Y el origen de todo está en la conquista del Oeste, tema al que Reichardt vuelve en First Cow, un nuevo western oblicuo como lo fue también Meek’s Cutoff. El origen, decíamos, de nuestro mundo de hoy está en esa ambición venenosa que movía al Daniel Plainview de There Will Be Blood, donde Paul Thomas Anderson nos ofrecía otra visión expresionista y amarga del proceso fundacional de la nación americana. Pero los protagonistas de First Cow son emprendedores de mucho más baja estofa que el protomagnate del petróleo de There Will Be Blood: apenas un pastelero deslocalizado y un inmigrante pícaro que ingenia un ardid para robar la materia prima con la que producir unos exitosos pastelitos que les tienen que sacar de pobres. Las modestas aspiraciones de nuestros hombres chocan irremediablemente con la dominación sin tregua que una primitiva oligarquía ejerce sobre el territorio; y sus planes se truncan sin suspense para el espectador porque desde la primera secuencia del film sabemos que el destino de ambos está sellado. First Cow coincide con Dead Man (Jim Jarmusch), otro hito moderno del western espurio, en hablarnos desde el principio de hombres muertos por anticipado, antihéroes que niegan la épica intrínseca al género y subvierten la noción de conquista. Y, también como Dead Man, el último largometraje de Reichardt se desarrolla en el corazón de un bosque denso y umbrío, lejos de las abiertas praderas y los vastos desiertos que componen el paisaje ritual del western.

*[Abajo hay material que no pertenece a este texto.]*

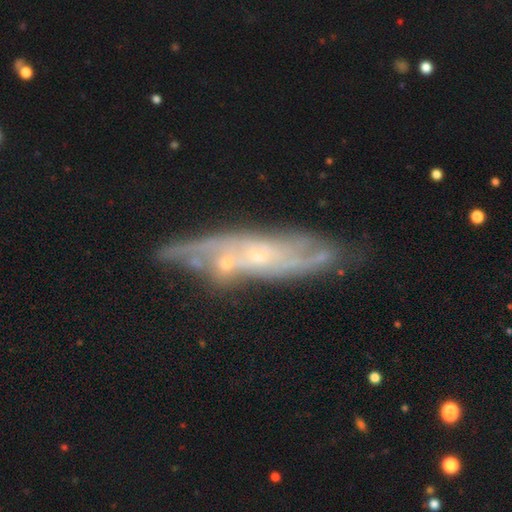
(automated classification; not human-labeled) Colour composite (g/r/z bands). It shows a featured or disk galaxy (77%) with no bar (72%), spiral arms (83%) and a small central bulge (77%). Merging: none (68%).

Sí transcurría en esos grandes espacios abiertos y luminosos Meek’s Cutoff, que parecía una variación en tono grave de todo ese western tardío, malicioso y descreído que realizó el trayecto de los rescoldos del cine clásico al esplendor del nuevo Hollywood: del Oeste de The Professionals (Richard Brooks) o There Was a Crooked Man… (Joseph L. Mankiewicz) al de The Ballad of Cable Hogue (Sam Peckinpah) o McCabe & Mrs. Miller (Robert Altman). Ahora, First Cow, un film literalmente más oscuro, nos hace pensar de nuevo en esa ácida revisión del género tan propia de los años setenta, periodo del cine americano que siempre parece palpitar tras las imágenes de Reichardt. Y ése es uno de los motivos por los que la realizadora ocupa una posición central en el cine de nuestro tiempo: el regreso instintivo al espíritu de los setenta es uno de los rasgos definitorios del mejor cine americano de hoy, que parece querer retomar el relato ahí donde se extravió, antes de que la fantaciencia y el reaganismo de los ochenta le arrebataran el alma a las imágenes. Desde nuestro siglo XXI, volver a un tipo western desapacible y desencantado como el que conjuga Reichardt supone reavivar toda una tradición y conectar las imágenes del presente con la herencia del cine americano; y superponer así ante nuestros ojos -idea harto godardiana, por cierto- las capas de la historia, como ese aparatoso barco mercante que, en el primer plano de First Cow, avanza río abajo rasgando violentamente un paisaje que pertenece al tiempo del mito.